- 待答问题
a – 根据下面关于稳定性冠心病血瘀证的摘录，在差异倍数为1.5倍时，疾病观察组与健康对照组相比共有多少个蛋白质上调？
b – 请将下面关于稳定性冠心病血瘀证的摘录中以“目的 基于数据非依赖性采集”开头的段落压缩为分条列出的简要版本，并保留其主要事实。

- 阅读摘录
____________

稳定性冠心病血瘀证的血浆定量蛋白质组学探析＊

目的 基于数据非依赖性采集的定量蛋白质组学技术（data independent acquisition,DIA）对稳定性冠心病血瘀证患者的血浆蛋白质进行研究分析,初步探索冠心病血瘀证的关键生物学过程与核心靶点。方法 选择中国中医科学院广安门医院心血管科收治的5例稳定性冠心病患者作为疾病观察组,同时选取健康成人5人作为对照组,采用DIA蛋白质组学技术对受试者的血浆进行检测,确定蛋白质表达量后进行差异蛋白质表达分析、GO富集分析、KEGG信号通路图查询和蛋白质互作网络分析。结果 在差异倍数为1.5倍时,疾病观察组相比于健康对照组,共鉴定到22个蛋白质下调,9个蛋白质上调。进一步的生物信息学分析表明,冠心病血瘀证的生物学过程与补体参与的慢性炎症反应有关,关键信号通路是补体与凝血级联反应的信号通路,核心蛋白质为C反应蛋白、转甲状腺素蛋白、补体因子H、维生素D结合蛋白等。结论 冠心病血瘀证的生物学过程与补体参与的慢性炎症反应有关。

____________

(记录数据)
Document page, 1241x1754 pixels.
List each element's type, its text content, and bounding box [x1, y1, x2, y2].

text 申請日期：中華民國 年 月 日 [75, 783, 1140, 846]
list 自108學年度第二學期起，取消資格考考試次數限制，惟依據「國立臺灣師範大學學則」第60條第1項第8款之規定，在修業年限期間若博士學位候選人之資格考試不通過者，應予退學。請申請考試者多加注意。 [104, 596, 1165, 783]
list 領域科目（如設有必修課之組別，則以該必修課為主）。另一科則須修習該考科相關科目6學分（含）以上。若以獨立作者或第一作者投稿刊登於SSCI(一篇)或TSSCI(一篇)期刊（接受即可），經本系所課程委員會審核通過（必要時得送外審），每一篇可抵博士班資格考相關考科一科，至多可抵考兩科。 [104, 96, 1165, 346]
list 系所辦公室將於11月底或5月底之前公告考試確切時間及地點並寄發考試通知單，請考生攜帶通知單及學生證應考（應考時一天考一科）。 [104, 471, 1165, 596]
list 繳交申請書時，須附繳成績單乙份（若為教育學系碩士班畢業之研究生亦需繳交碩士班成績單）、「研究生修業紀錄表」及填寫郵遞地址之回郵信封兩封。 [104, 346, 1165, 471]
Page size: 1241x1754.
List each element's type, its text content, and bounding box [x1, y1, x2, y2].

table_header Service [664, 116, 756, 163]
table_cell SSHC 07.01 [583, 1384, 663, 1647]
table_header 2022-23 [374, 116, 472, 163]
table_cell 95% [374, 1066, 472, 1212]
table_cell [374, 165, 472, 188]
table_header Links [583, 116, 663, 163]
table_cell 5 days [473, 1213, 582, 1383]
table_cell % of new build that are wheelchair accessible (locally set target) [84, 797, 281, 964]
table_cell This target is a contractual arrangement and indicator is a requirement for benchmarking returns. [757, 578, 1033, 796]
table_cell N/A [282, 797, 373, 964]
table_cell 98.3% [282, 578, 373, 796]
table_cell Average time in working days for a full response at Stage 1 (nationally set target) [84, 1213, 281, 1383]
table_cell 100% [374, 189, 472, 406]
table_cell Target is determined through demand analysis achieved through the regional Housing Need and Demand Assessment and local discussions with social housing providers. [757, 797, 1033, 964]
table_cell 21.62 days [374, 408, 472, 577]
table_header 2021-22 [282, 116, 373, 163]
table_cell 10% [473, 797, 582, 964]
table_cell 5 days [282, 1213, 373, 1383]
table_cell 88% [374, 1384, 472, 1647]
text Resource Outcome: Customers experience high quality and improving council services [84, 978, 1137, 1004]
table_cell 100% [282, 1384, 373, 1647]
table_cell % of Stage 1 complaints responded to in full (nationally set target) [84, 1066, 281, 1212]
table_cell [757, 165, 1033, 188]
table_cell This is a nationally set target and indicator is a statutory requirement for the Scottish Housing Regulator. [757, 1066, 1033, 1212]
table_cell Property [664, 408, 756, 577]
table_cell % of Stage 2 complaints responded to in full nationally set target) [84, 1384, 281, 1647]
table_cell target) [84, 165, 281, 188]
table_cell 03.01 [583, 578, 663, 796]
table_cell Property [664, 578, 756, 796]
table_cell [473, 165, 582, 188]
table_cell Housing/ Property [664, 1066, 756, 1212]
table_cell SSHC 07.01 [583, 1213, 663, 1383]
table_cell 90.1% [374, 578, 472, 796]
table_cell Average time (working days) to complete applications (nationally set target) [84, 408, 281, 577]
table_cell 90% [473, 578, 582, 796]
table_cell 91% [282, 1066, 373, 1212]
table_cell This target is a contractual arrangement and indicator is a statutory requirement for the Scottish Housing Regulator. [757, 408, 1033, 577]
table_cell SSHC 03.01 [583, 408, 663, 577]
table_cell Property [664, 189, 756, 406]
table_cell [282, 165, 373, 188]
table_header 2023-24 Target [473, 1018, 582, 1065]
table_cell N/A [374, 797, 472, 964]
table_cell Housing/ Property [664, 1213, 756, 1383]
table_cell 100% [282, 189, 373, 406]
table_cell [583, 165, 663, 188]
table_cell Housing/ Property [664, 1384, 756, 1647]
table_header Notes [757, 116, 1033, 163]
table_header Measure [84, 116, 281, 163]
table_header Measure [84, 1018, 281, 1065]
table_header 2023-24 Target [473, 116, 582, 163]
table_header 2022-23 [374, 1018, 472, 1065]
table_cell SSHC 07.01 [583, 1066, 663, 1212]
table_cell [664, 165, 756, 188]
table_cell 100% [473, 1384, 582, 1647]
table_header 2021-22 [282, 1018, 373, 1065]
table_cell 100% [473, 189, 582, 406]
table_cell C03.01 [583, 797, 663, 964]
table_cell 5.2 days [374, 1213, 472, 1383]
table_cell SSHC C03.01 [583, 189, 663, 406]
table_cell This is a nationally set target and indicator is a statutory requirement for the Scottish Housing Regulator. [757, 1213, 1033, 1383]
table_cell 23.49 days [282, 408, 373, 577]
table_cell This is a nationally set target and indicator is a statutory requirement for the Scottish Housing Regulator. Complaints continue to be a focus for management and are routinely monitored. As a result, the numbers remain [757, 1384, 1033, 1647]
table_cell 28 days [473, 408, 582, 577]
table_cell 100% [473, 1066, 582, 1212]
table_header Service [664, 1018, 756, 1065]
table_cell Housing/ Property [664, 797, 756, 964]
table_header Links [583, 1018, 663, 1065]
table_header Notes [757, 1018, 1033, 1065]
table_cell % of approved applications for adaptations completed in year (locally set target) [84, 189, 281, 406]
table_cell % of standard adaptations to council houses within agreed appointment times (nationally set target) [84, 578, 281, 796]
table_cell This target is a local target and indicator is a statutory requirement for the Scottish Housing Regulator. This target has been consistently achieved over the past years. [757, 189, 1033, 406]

____________

- 答案列表
a – 共有9个蛋白质上调。

b –
- 目的：采用DIA定量蛋白质组学技术分析稳定性冠心病血瘀证患者的血浆蛋白质，初步探索其关键生物学过程与核心靶点。
- 方法：以中国中医科学院广安门医院心血管科收治的5例稳定性冠心病患者为疾病观察组，以5名健康成人为对照组。研究检测受试者血浆并确定蛋白质表达量，随后进行差异蛋白质表达分析、GO富集分析、KEGG信号通路图查询和蛋白质互作网络分析。
- 结果：差异倍数为1.5倍时，观察组较对照组有22个蛋白质下调、9个蛋白质上调。其生物学过程与补体参与的慢性炎症反应有关，关键信号通路为补体与凝血级联反应的信号通路。核心蛋白质包括C反应蛋白、转甲状腺素蛋白、补体因子H、维生素D结合蛋白等。
- 结论：冠心病血瘀证的生物学过程与补体参与的慢性炎症反应有关。